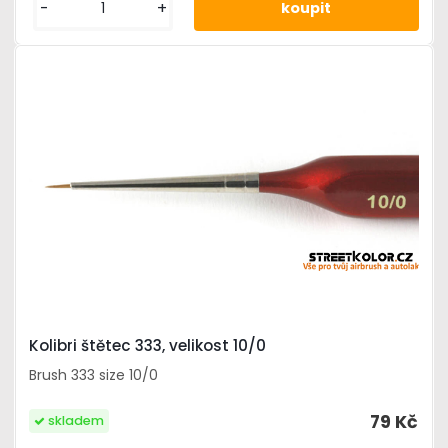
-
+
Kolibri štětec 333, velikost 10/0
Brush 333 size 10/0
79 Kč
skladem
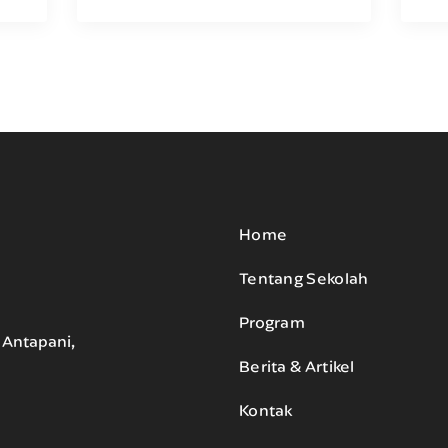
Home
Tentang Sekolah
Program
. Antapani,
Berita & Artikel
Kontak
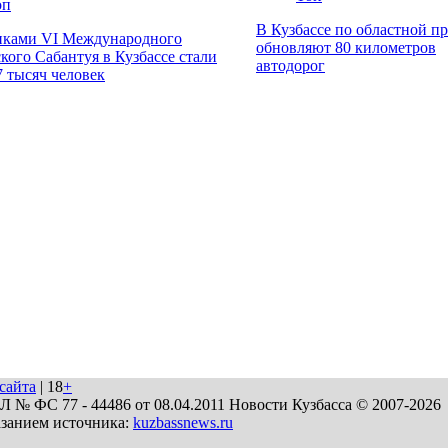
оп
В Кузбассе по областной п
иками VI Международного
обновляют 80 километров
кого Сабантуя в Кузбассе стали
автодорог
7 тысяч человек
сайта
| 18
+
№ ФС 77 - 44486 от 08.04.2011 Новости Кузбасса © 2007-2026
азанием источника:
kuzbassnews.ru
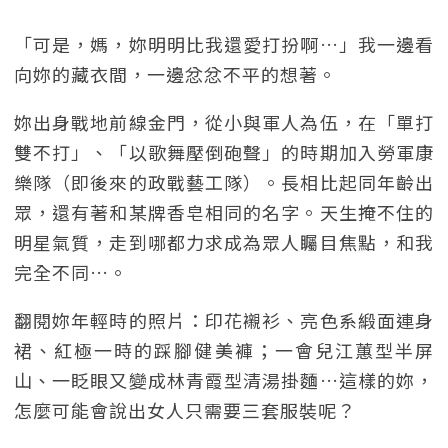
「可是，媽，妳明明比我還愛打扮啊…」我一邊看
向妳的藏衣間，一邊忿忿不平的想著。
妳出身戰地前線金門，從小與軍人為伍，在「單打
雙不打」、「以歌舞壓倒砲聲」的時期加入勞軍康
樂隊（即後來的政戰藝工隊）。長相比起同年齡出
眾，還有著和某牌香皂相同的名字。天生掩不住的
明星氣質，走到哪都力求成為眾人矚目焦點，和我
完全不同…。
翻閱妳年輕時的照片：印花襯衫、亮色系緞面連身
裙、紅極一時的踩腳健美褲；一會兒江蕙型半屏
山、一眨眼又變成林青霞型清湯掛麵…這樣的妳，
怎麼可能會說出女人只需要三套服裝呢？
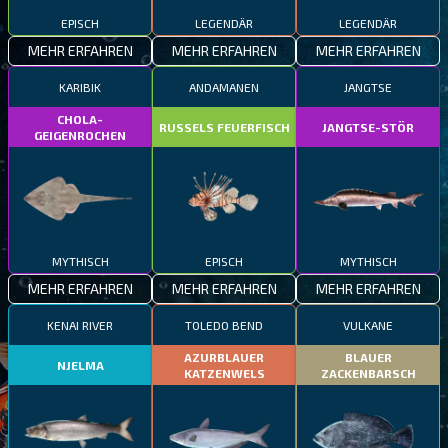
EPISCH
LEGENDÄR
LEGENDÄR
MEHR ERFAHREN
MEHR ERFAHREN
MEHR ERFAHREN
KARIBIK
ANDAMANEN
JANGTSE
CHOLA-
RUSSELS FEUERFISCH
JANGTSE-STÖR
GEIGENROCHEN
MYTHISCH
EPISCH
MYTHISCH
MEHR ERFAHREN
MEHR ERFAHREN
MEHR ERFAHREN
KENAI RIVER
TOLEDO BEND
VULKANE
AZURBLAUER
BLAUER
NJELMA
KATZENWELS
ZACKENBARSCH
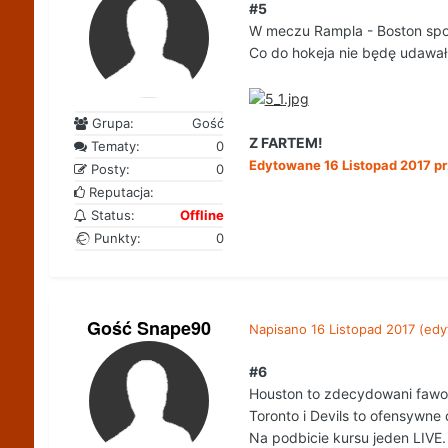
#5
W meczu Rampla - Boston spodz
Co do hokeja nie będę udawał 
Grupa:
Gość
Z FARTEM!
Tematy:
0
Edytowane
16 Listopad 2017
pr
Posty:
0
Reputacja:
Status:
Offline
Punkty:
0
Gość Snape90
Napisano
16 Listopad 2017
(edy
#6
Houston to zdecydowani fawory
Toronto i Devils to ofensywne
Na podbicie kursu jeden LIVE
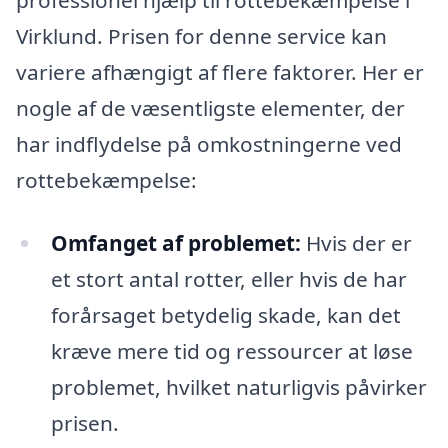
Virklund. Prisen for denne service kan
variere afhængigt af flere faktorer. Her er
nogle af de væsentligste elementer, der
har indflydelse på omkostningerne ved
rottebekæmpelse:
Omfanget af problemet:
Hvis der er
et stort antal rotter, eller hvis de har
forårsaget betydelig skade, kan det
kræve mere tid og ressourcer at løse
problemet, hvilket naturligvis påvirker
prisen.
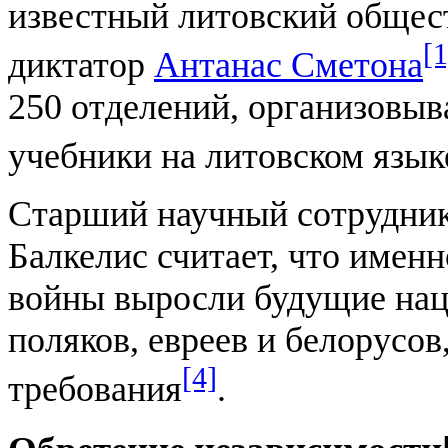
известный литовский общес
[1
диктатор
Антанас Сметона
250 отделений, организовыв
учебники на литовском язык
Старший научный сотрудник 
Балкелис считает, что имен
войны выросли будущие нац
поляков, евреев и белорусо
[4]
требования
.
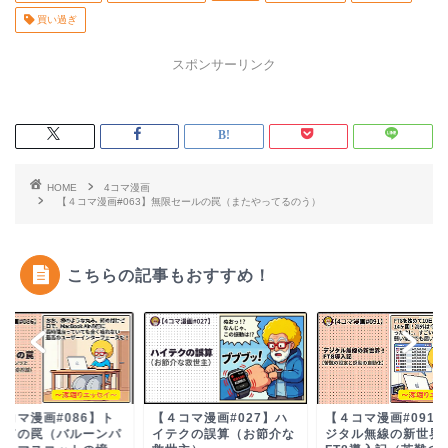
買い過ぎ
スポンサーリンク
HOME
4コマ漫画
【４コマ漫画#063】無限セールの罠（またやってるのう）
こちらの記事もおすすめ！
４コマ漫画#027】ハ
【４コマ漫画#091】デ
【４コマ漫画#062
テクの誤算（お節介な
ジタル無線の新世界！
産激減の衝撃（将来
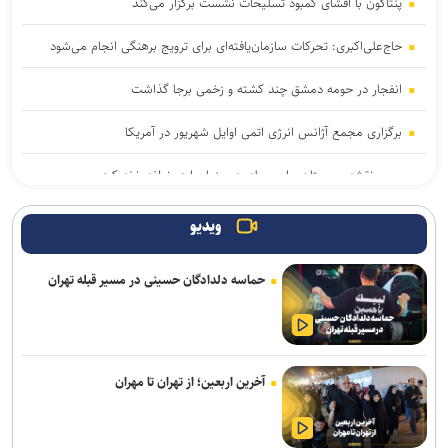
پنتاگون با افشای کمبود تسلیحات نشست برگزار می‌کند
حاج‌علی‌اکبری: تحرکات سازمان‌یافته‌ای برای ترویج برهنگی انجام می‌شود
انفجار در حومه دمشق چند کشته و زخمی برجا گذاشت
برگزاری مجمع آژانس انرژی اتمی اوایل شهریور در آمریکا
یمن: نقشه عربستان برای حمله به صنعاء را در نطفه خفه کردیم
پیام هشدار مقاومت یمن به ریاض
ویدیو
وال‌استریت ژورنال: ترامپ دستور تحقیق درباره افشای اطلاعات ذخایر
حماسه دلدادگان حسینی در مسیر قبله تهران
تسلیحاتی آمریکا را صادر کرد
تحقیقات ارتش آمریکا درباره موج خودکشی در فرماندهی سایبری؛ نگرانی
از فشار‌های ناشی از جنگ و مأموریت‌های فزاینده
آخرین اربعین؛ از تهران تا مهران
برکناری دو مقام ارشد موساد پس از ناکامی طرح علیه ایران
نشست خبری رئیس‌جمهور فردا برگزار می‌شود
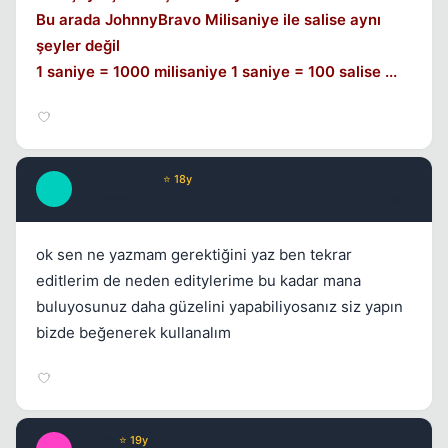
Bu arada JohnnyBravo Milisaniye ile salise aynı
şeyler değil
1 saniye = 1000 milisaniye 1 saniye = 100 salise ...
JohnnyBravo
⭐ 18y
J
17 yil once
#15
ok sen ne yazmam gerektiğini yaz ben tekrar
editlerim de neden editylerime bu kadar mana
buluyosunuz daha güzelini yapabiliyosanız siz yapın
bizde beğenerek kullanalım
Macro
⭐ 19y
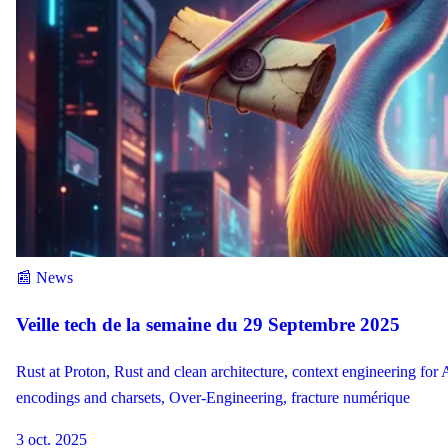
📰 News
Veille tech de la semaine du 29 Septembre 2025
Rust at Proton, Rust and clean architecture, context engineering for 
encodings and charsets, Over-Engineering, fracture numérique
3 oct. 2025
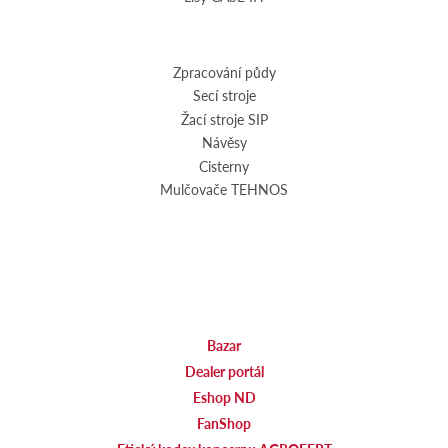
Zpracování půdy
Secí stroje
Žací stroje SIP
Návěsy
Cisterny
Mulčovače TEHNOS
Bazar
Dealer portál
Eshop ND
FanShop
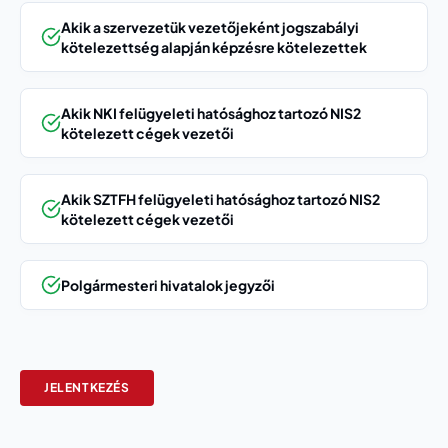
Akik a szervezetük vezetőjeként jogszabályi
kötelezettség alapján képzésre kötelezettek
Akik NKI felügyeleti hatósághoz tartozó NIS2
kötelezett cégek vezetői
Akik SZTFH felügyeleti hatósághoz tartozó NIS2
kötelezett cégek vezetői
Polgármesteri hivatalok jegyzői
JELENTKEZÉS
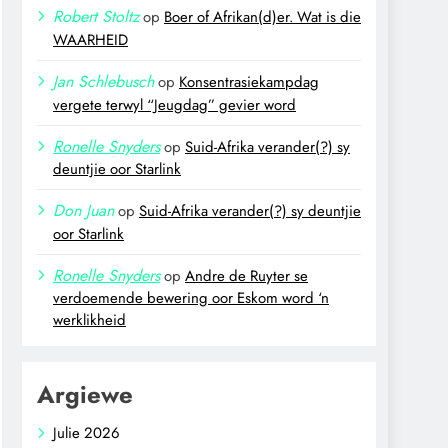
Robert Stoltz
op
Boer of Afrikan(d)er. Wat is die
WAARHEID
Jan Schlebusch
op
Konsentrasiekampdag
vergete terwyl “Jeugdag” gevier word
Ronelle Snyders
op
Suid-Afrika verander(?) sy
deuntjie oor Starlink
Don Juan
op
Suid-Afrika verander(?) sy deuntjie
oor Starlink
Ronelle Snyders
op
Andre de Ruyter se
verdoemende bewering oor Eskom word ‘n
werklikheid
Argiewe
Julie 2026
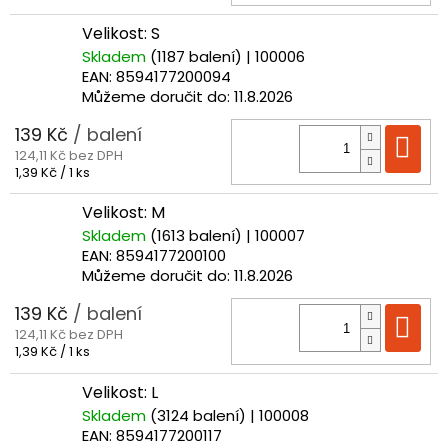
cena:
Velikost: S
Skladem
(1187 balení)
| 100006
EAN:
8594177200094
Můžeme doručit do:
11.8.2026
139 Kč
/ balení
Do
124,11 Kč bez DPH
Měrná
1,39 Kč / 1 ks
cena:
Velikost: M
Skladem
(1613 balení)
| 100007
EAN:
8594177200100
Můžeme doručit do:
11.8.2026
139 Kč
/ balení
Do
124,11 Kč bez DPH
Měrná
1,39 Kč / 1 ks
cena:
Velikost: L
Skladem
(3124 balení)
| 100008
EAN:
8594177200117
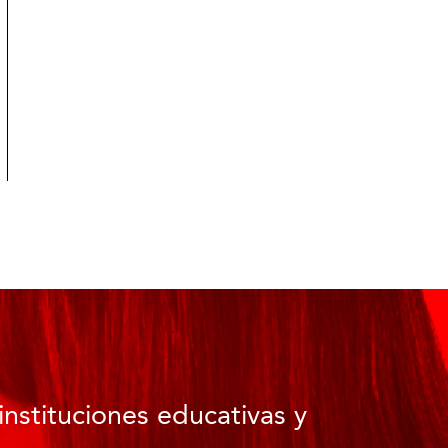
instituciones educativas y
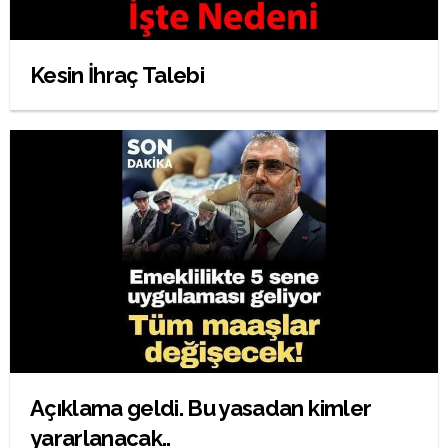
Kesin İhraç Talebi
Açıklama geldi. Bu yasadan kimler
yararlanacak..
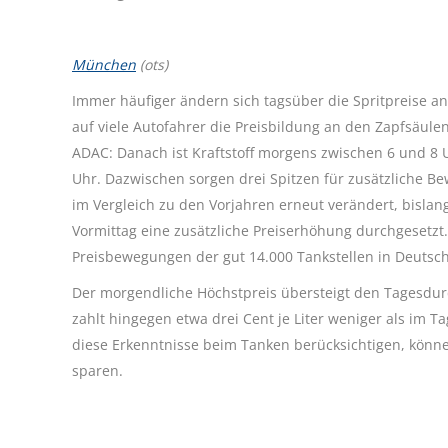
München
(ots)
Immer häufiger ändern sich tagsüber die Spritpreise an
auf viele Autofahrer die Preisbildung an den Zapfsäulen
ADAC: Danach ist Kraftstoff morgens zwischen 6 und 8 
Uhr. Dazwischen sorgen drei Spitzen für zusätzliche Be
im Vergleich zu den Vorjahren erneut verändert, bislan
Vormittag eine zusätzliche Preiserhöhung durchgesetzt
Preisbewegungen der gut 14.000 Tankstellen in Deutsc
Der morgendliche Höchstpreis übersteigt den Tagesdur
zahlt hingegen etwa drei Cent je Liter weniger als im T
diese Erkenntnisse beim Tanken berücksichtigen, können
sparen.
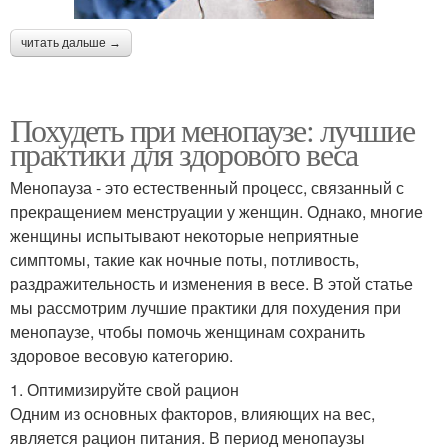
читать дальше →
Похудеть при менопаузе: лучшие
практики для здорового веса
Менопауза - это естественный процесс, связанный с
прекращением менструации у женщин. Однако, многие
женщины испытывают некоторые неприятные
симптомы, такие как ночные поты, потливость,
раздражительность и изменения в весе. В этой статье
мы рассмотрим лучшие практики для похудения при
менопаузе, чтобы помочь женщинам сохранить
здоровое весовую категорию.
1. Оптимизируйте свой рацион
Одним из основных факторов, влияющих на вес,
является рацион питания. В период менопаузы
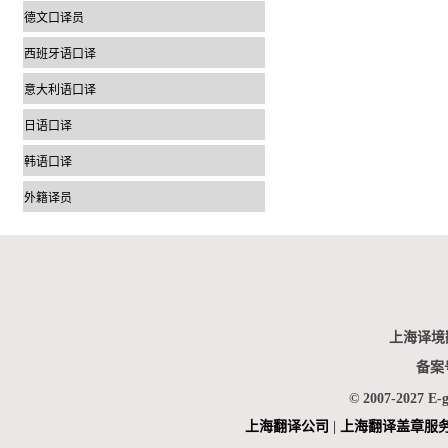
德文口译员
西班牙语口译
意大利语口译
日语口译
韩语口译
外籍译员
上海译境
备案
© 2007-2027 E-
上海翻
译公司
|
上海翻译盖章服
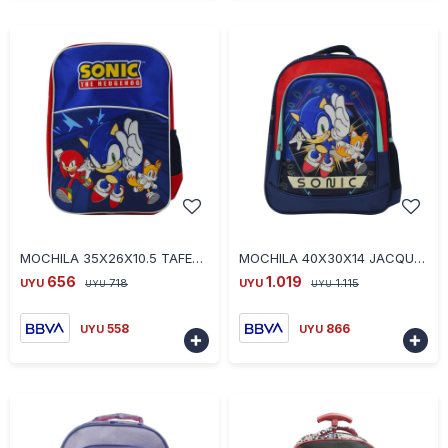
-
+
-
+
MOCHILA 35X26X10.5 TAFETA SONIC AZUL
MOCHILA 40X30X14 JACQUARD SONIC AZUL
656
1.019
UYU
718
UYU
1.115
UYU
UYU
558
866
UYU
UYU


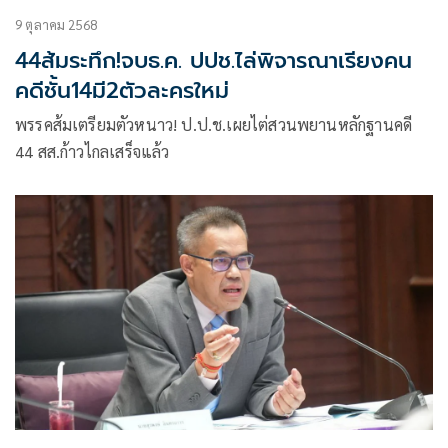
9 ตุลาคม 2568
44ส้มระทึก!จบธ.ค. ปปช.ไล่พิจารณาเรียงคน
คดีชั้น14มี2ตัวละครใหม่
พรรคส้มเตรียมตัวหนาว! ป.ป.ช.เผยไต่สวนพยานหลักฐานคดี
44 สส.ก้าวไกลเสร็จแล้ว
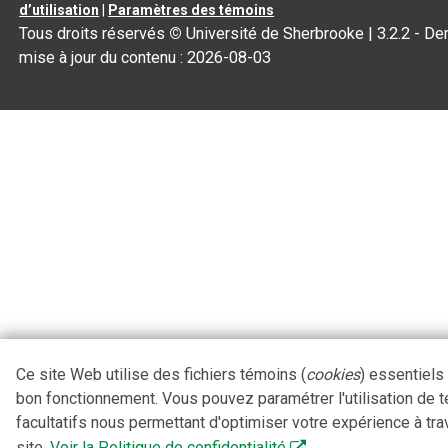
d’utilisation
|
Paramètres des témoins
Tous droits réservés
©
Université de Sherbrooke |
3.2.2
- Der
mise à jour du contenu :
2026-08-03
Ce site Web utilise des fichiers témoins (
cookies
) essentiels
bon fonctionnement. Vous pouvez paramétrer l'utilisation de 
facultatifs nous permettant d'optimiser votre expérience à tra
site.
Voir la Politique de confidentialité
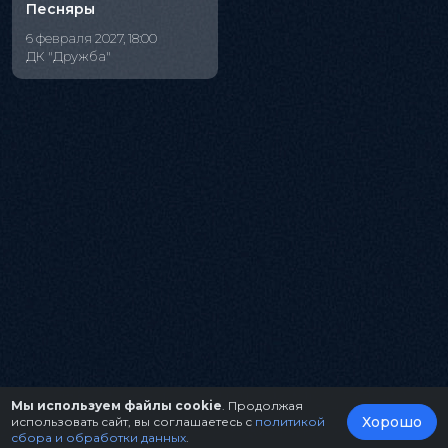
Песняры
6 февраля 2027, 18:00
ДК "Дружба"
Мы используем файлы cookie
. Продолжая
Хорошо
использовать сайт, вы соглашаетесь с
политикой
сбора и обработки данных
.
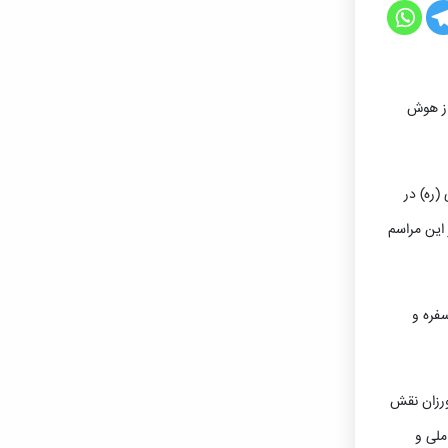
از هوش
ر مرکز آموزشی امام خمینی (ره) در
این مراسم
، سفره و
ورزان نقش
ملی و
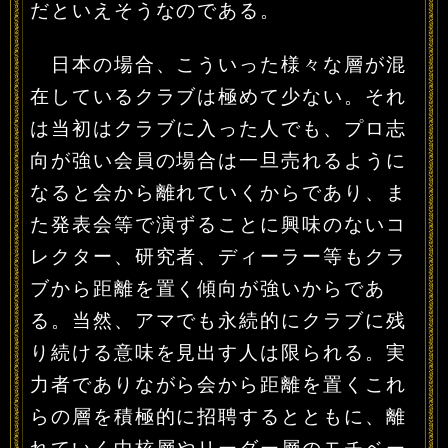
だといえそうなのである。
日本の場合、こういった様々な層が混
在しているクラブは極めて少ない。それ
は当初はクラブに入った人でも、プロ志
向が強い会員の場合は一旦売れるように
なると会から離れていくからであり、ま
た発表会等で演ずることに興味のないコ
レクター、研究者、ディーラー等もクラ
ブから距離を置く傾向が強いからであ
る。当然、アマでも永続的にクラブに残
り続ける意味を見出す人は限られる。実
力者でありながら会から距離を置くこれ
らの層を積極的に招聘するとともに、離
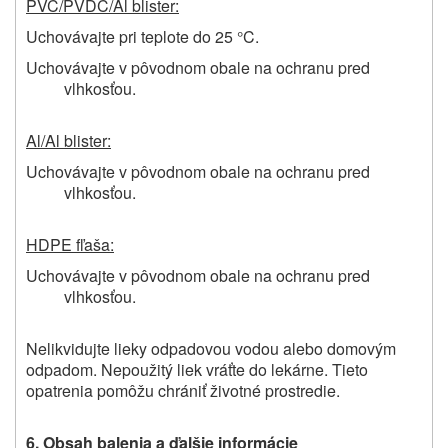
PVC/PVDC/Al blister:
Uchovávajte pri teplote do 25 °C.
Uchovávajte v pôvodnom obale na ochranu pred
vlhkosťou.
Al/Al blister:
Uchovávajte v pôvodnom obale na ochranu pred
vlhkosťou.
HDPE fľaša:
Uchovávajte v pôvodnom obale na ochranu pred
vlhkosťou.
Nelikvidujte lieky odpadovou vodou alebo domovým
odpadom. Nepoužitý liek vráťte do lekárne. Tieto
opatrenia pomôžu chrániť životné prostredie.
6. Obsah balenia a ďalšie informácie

********************

### How to complete this task
Pull every line containing the string "лучшие" out of the data above and copy it.

### Response to the exercise
Похудеть при менопаузе: лучшие
мы рассмотрим лучшие практики для похудения при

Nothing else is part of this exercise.